{An Umbrella Invitational}

Martha Silano

is the award-winning author of two full-length poetry collections: Blue Positive (Steel Toe Books 2006) and What the Truth Tastes Like (Nightshade Press 1999). Her poems have appeared widely, in such places as Paris Review, TriQuarterly, Poetry Northwest, Prairie Schooner and Beloit Poetry Journal, and in many anthologies, including American Poetry: The Next Generation (Carnegie Mellon 2000), Birds in the Hand (Farrar, Straus & Giroux 2004), and Long Journey: Contemporary Northwest Poets (OSU 2006).

She’s been awarded grants from the Seattle Arts Commission and Artist Trust, as well as fellowships at the Millay Colony, the Arizona Poetry Center, and the Virginia Center for the Creative Arts, among others. Martha teaches at Edmonds and Bellevue Community Colleges.  Visit her website.

—Back to Milestones Contents—

Harborview By the roots of my hair some god got hold of me—Sylvia Plath

By the roots of my hair, by the reinforced elastic
of my floral Bravado bra, by the fraying strands

of my blue-checked briefs, some god’s gotten hold of me,
some god’s squeezed hard the spit-up rag of my soul, rung me

like the little girl who rang our doorbell on Halloween, took
our M&Ms is your baby okay? Why did they take him away?

Some god’s got me thinking my milk’s poison, unfit
for a hungry child, some god’s got me pacing,

set me flying like the black felt bats dangling
in the hall, some god so that now I can’t trust my best friend’s

healing hands, the Phad Thai she’s spooning beside the rice (ditto
to the meds the doctors say will help me sleep) Poison poison!

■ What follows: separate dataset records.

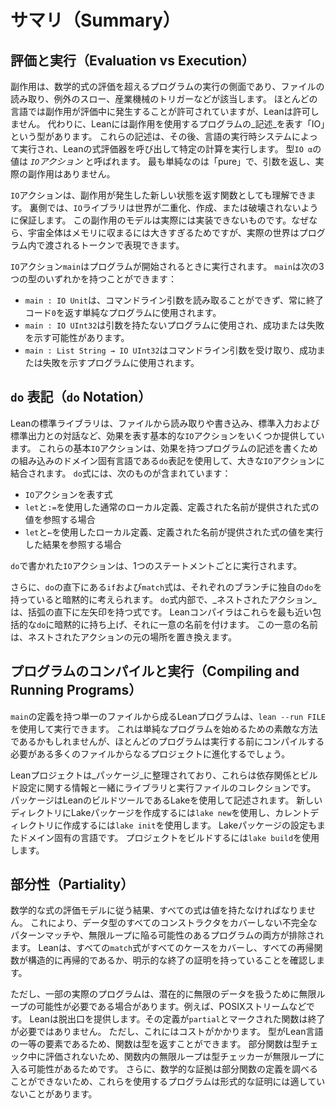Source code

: # サマリ（Summary）

## 評価と実行（Evaluation vs Execution）

副作用は、数学的式の評価を超えるプログラムの実行の側面であり、ファイルの読み取り、例外のスロー、産業機械のトリガーなどが該当します。
ほとんどの言語では副作用が評価中に発生することが許可されていますが、Leanは許可しません。
代わりに、Leanには副作用を使用するプログラムの_記述_を表す「IO」という型があります。
これらの記述は、その後、言語の実行時システムによって実行され、Leanの式評価器を呼び出して特定の計算を実行します。
型`IO α`の値は _`IO`アクション_ と呼ばれます。
最も単純なのは「pure」で、引数を返し、実際の副作用はありません。

`IO`アクションは、副作用が発生した新しい状態を返す関数としても理解できます。
裏側では、`IO`ライブラリは世界が二重化、作成、または破壊されないように保証します。
この副作用のモデルは実際には実装できないものです。なぜなら、宇宙全体はメモリに収まるには大きすぎるためですが、実際の世界はプログラム内で渡されるトークンで表現できます。

`IO`アクション`main`はプログラムが開始されるときに実行されます。
`main`は次の3つの型のいずれかを持つことができます：
 * `main : IO Unit`は、コマンドライン引数を読み取ることができず、常に終了コード`0`を返す単純なプログラムに使用されます。
 * `main : IO UInt32`は引数を持たないプログラムに使用され、成功または失敗を示す可能性があります。
 * `main : List String → IO UInt32`はコマンドライン引数を受け取り、成功または失敗を示すプログラムに使用されます。

## `do` 表記（`do` Notation）

Leanの標準ライブラリは、ファイルから読み取りや書き込み、標準入力および標準出力との対話など、効果を表す基本的な`IO`アクションをいくつか提供しています。
これらの基本`IO`アクションは、効果を持つプログラムの記述を書くための組み込みのドメイン固有言語である`do`表記を使用して、大きな`IO`アクションに結合されます。
`do`式には、次のものが含まれています：
 * `IO`アクションを表す式
 * `let`と`:=`を使用した通常のローカル定義、定義された名前が提供された式の値を参照する場合
 * `let`と`←`を使用したローカル定義、定義された名前が提供された式の値を実行した結果を参照する場合

`do`で書かれた`IO`アクションは、1つのステートメントごとに実行されます。

さらに、`do`の直下にある`if`および`match`式は、それぞれのブランチに独自の`do`を持っていると暗黙的に考えられます。
`do`式内部で、_ネストされたアクション_は、括弧の直下に左矢印を持つ式です。
Leanコンパイラはこれらを最も近い包括的な`do`に暗黙的に持ち上げ、それに一意の名前を付けます。
この一意の名前は、ネストされたアクションの元の場所を置き換えます。


## プログラムのコンパイルと実行（Compiling and Running Programs）

`main`の定義を持つ単一のファイルから成るLeanプログラムは、`lean --run FILE`を使用して実行できます。
これは単純なプログラムを始めるための素敵な方法であるかもしれませんが、ほとんどのプログラムは実行する前にコンパイルする必要がある多くのファイルからなるプロジェクトに進化するでしょう。

Leanプロジェクトは_パッケージ_に整理されており、これらは依存関係とビルド設定に関する情報と一緒にライブラリと実行ファイルのコレクションです。
パッケージはLeanのビルドツールであるLakeを使用して記述されます。
新しいディレクトリにLakeパッケージを作成するには`lake new`を使用し、カレントディレクトリに作成するには`lake init`を使用します。
Lakeパッケージの設定もまたドメイン固有の言語です。
プロジェクトをビルドするには`lake build`を使用します。

## 部分性（Partiality）

数学的な式の評価モデルに従う結果、すべての式は値を持たなければなりません。
これにより、データ型のすべてのコンストラクタをカバーしない不完全なパターンマッチや、無限ループに陥る可能性のあるプログラムの両方が排除されます。
Leanは、すべての`match`式がすべてのケースをカバーし、すべての再帰関数が構造的に再帰的であるか、明示的な終了の証明を持っていることを確認します。

ただし、一部の実際のプログラムは、潜在的に無限のデータを扱うために無限ループの可能性が必要である場合があります。例えば、POSIXストリームなどです。
Leanは脱出口を提供します。その定義が`partial`とマークされた関数は終了が必要ではありません。
ただし、これにはコストがかかります。
型がLean言語の一等の要素であるため、関数は型を返すことができます。
部分関数は型チェック中に評価されないため、関数内の無限ループは型チェッカーが無限ループに入る可能性があるためです。
さらに、数学的な証拠は部分関数の定義を調べることができないため、これらを使用するプログラムは形式的な証明には適していないことがあります。
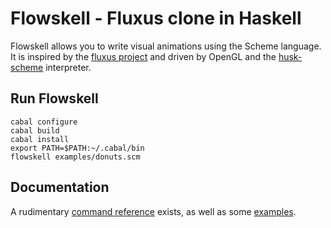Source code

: Flowskell - Fluxus clone in Haskell
===================================

Flowskell allows you to write visual animations using the Scheme language. It is inspired by the [fluxus project](http://www.pawfal.org/fluxus/) and driven by OpenGL and the [husk-scheme](https://github.com/justinethier/husk-scheme) interpreter.

Run Flowskell
-------------

    cabal configure
    cabal build
    cabal install
    export PATH=$PATH:~/.cabal/bin
    flowskell examples/donuts.scm

Documentation
-------------

A rudimentary [command reference](https://github.com/lordi/flowskell/blob/master/doc/commands.md) exists, as well as some [examples](https://github.com/lordi/flowskell/tree/master/examples).
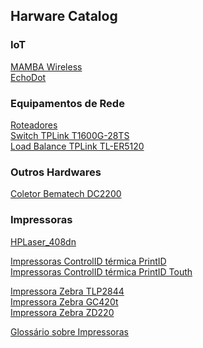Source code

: ## Harware Catalog

### IoT
[MAMBA Wireless](IoT/Mouses/MAMBA_Wireless.md)</br>
[EchoDot](IoT/EchoDot/ALEXA_EchoDot.md)</br>

### Equipamentos de Rede
[Roteadores](Network_equips/Routers/routers-list.md)</br>
[Switch TPLink T1600G-28TS](Network_equips/Switches/T1600G-28TS/notas.md)</br>
[Load Balance TPLink TL-ER5120](Network_equips/Load_Balance/TL-ER5120/notas.md)</br>


### Outros Hardwares
[Coletor Bematech DC2200](Miscellaneous/Bematech_DC-2200/notas-DC2200.md)</br>

### Impressoras
[HPLaser_408dn](Printers/Impressora-lader/HP/HPLaser_408dn)</br>

[Impressoras ControlID térmica PrintID](Printers/Impressora-termica/ControlID/PrintID/notas.md)</br>
[Impressoras ControlID térmica PrintID Touth](Printers/Impressora-termica/ControlID/PrintID_Touth/notas.md)</br>

[Impressora Zebra TLP2844](Printers/Impressora-zebra/Zebra/TPL2844.md)</br>
[Impressora Zebra GC420t](cGC420t.md)</br>
[Impressora Zebra ZD220](Printers/Impressora-zebra/Zebra/ZD220.md)</br>

[Glossário sobre Impressoras](Printers/glossary.md)</br>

as if the god who’s got hold of me doesn’t want me
well, doesn’t want my rapid-fire brain to slow,

wants this ride for as long as it lasts, wants to take it
to its over-Niagara-in-a-barrel end, which is where

this god is taking me, one rung at a time, one ambulance,
one EMT strapping me in, throwing me off this earth,

cuz I’ve not only killed my son but a heap of others too.
Some god’s got me by my shiny golden locks, by my milk-

leaking breasts, got me in this hospital, wisps like white scarves
circling my head, wisps the voices of men back to bed you whore!

Some god till I’m believing I’ve been shot, guts dribbling out,
till I’m sure I’ve ridden all over town in a spaceship, sure

I’m dead, a ghost, a smoldering corpse, though not before I’m holding up
a shaking wall, urging the others to help me (a plane about to land

on our heads), though soon enough thrown down by two night nurses,
strapped to a bed, though for weeks the flowers my in-laws sent

charred at the tips (having been to hell and back), clang of pots,
hissing shower, the two blue pills my roommate left in the sink,

all signals of doom, though some god got hold of me,
shook and shook me long and hard, she also brought me back.

[Originally published in Blue Positive (Steel Toe Books 2006)]

Artist’s Statement

W hen my son was a mere three weeks old, I was diagnosed with postpartum psychosis and involuntarily admitted into Harborview Medical Center for a month-long stay. During that time I doubted I would live a normal life again. After I was released from the hospital and began the long, slow journey to recovery, I wanted very much to write about my descent into madness, about my delusions, fears, paranoia, and waking nightmares.

I tried for four years to write this poem, but the drafts kept falling short. Then one day I came upon a Sylvia Plath poem titled “The Hanging Man,” which begins with the line By the roots of my hair some god got hold of me. That was all I needed to find the voice and images to capture those scary and seemingly interminable days as a mental patient. The poem was a milestone for me because it makes art out of an extremely painful experience, lays to rest the notion that mental illness is always a permanent condition, and because it helped me fully realize the importance of patience and perseverance.